The pop in wages was helped by a drop in the underemployment rate, a measure of the total number of American workers unemployed, marginally attached to the labor force and those employed part-time for economic reasons. That number fell to 9.2%, six tenths of a percentage point below the year-ago period.
“That single number told me why wages had not been going up and why there was slack in the labor force. I look at it this way: If you’re a chemical engineer, you probably have a lot of job opportunities and leverage with wages. But the average guy is not a chemical engineer and doesn’t have that same opportunity,” he said.
Overall, the U.S. economy added 156,000 jobs in December, below the expected 178,000 net new jobs. Strength came from growth in health care, food services, financial activities, and manufacturing industries. Job gains in October and November were together revised 19,000 jobs higher than had been previously reported, bringing the three-month average gain to 165,000 jobs per month.
Meanwhile, the jobless rate in December ticked up one tenth of a percentage point to 4.7%, while the labor force participation rate, which measures Americans of working age looking for new positions, rose to 62.7% from 62.6% in November.

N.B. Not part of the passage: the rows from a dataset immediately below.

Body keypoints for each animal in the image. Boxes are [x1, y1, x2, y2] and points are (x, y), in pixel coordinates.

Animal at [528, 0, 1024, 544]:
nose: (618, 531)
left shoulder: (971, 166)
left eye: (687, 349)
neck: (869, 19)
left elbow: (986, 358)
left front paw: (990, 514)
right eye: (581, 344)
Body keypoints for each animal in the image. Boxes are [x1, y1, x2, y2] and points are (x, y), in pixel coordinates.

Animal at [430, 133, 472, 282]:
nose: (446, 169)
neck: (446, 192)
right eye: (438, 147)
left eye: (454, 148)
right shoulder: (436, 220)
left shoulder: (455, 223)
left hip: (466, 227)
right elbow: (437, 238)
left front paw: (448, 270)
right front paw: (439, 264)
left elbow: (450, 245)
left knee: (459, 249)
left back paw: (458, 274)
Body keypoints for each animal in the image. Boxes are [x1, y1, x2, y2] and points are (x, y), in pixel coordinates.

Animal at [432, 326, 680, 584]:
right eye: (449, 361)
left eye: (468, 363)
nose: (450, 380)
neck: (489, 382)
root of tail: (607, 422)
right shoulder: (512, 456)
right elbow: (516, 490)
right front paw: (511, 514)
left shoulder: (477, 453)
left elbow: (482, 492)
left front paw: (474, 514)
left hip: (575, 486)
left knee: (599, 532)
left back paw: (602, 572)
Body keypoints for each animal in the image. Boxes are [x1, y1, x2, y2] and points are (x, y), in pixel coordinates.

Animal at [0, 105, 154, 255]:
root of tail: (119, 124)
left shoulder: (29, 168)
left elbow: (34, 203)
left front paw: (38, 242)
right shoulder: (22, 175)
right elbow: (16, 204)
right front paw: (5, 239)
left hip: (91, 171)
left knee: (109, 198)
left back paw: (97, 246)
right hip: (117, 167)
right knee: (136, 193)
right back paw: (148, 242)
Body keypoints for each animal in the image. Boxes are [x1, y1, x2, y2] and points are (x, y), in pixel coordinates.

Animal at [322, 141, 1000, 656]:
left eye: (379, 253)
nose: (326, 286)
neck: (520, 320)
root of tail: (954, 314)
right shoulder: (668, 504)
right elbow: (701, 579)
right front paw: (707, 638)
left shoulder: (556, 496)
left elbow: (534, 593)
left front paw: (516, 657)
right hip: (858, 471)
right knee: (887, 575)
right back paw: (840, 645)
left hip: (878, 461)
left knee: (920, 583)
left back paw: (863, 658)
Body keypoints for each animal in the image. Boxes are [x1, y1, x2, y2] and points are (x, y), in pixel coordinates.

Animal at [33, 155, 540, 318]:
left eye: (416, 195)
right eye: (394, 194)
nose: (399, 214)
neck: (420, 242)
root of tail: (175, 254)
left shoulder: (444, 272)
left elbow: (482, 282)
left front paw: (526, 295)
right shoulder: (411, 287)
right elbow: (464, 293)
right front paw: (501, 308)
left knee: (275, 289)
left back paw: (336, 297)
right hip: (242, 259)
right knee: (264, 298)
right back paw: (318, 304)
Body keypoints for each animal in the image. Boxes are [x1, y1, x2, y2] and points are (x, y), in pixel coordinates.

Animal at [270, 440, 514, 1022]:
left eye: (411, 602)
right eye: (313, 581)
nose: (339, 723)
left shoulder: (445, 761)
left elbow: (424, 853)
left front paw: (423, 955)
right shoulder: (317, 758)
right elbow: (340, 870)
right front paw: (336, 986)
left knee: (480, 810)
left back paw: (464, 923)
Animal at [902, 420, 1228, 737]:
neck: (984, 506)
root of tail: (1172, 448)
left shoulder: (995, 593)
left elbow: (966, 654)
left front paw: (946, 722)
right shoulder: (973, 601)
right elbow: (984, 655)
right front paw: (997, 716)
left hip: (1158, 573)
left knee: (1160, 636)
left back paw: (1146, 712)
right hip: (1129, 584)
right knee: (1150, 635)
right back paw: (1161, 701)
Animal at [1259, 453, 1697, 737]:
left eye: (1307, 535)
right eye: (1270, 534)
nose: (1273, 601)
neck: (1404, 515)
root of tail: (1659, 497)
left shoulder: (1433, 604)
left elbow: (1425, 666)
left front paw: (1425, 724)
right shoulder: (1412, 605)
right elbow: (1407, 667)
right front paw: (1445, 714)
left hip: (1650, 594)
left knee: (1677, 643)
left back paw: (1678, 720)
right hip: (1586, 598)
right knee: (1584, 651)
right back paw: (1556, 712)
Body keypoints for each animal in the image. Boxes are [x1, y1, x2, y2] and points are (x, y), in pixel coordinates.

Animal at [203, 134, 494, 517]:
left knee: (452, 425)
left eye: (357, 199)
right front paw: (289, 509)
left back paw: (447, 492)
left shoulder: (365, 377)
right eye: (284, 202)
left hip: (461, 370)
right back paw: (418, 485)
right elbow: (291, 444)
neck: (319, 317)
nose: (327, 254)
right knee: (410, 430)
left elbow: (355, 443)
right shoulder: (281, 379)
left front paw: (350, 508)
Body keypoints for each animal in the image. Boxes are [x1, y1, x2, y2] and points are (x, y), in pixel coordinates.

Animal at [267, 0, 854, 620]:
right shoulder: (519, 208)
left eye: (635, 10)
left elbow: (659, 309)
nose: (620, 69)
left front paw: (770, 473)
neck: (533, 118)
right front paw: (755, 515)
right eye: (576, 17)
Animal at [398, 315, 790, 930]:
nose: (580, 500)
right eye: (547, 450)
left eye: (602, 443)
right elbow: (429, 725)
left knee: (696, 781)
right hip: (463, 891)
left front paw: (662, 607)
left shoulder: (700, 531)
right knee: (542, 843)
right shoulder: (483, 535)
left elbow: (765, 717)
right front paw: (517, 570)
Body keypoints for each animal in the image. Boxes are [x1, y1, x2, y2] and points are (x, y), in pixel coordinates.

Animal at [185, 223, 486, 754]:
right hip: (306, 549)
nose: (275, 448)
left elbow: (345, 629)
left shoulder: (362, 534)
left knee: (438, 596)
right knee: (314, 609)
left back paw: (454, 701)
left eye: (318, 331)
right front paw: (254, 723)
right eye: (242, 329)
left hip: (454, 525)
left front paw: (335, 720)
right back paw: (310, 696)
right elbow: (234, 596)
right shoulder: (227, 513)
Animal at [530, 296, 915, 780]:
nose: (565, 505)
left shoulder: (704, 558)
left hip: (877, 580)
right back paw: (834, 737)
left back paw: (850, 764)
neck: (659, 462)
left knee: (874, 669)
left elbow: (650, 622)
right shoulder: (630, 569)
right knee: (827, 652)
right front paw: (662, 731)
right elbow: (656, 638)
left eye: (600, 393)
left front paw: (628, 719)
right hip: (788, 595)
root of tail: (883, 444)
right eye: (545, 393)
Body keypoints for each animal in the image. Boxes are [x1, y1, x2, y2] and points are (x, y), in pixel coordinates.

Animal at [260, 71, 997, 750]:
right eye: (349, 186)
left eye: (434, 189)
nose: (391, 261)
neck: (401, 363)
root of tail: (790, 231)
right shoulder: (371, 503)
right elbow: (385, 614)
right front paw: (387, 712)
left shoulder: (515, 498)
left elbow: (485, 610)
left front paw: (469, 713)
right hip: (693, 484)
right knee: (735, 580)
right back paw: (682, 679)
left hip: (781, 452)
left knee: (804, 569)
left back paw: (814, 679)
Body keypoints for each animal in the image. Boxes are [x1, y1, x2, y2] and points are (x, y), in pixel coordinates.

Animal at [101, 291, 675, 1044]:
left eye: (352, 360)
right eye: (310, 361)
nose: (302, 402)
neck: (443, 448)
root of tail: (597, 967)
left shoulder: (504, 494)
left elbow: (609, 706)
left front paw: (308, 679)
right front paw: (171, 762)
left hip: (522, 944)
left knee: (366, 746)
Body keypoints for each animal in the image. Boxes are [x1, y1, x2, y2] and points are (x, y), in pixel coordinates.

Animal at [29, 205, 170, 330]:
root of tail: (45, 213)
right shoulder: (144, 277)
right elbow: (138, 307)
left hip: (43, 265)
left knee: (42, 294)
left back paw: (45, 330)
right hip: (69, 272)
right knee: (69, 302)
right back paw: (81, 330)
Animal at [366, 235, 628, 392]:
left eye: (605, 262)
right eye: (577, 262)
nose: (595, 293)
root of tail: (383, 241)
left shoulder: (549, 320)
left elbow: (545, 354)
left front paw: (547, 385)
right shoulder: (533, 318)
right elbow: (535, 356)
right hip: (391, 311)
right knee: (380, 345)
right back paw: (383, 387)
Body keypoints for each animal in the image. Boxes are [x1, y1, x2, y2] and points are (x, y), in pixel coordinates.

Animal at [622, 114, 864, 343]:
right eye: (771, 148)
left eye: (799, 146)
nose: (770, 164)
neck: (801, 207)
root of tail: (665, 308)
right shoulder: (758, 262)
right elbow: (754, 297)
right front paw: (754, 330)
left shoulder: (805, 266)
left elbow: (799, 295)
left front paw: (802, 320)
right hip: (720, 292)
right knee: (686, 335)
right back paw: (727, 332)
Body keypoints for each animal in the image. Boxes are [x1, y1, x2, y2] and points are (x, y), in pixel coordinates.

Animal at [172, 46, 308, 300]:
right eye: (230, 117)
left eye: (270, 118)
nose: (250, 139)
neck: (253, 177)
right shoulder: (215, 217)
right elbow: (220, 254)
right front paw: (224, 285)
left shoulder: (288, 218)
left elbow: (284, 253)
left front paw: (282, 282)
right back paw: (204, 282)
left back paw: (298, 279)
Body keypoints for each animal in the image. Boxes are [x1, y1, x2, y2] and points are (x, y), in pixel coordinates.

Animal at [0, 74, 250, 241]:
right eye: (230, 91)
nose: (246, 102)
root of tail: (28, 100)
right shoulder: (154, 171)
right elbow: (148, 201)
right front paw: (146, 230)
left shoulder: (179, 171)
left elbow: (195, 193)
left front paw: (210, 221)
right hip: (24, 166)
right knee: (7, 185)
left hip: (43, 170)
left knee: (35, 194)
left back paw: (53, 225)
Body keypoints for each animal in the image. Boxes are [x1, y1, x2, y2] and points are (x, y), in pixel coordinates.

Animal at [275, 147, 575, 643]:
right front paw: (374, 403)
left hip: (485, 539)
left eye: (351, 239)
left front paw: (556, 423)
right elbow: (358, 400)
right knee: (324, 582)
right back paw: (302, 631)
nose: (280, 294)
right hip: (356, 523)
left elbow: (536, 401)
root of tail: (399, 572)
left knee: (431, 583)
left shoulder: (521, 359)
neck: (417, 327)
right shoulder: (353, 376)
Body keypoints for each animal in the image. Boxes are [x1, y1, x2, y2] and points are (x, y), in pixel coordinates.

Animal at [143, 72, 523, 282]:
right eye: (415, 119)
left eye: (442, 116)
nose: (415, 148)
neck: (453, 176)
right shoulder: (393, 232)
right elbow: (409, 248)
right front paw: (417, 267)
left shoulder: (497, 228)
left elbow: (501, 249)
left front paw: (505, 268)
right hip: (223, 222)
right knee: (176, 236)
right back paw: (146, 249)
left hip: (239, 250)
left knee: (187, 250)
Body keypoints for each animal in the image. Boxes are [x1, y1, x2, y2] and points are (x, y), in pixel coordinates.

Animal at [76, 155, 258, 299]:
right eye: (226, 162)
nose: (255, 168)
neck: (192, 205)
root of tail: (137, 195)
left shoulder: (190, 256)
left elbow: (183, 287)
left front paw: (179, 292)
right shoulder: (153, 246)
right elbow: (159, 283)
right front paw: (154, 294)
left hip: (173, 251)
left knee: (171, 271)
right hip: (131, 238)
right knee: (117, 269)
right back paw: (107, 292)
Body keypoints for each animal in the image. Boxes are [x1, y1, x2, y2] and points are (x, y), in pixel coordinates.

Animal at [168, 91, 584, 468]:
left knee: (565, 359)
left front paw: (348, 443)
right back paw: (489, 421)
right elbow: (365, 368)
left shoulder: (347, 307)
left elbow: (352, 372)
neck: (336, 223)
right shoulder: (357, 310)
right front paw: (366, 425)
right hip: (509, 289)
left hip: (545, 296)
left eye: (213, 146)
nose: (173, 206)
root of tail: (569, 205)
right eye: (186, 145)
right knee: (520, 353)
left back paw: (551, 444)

Though weaker than expected, last month’s headline figures are consistent with a labor market nearing full employment.
“There’s still some slack in the labor market, but it’s finally starting to tighten a little…this is just another in a long, long string of good but not great labor-market reports that shows things continue to move slowly in the right direction,” he explained
But not everyone agrees. Quincy Krosby, market strategist at Prudential Financial, argued the December jobs report raises more questions than it answers. Citing data from the BLS which shows more than five million job openings in the U.S., Krosby said the mismatch between openings and the broader unemployment picture presents a problem for the U.S. and a challenge for President-elect Donald Trump’s administration.
“The major problem in filling these positions is the lack of skills from applicants. In addition, managers report that many applicants are failing the drug tests administered before employment is offered,” she said.
While work remains for the next president and for the Fed, both of which hope to stoke continued economic expansion without tipping into an over-heated growth situation, Bankrate senior economic analyst Mark Hamrick said it’s important to keep in mind how far the economy has come from the “nightmarish” depths of the financial crisis.
“With a number of measures of sentiment on the rise, not the least of which is consumer confidence, there’s a dramatic difference between what Barack Obama was handed and what Donald Trump will be stepping into,” he said.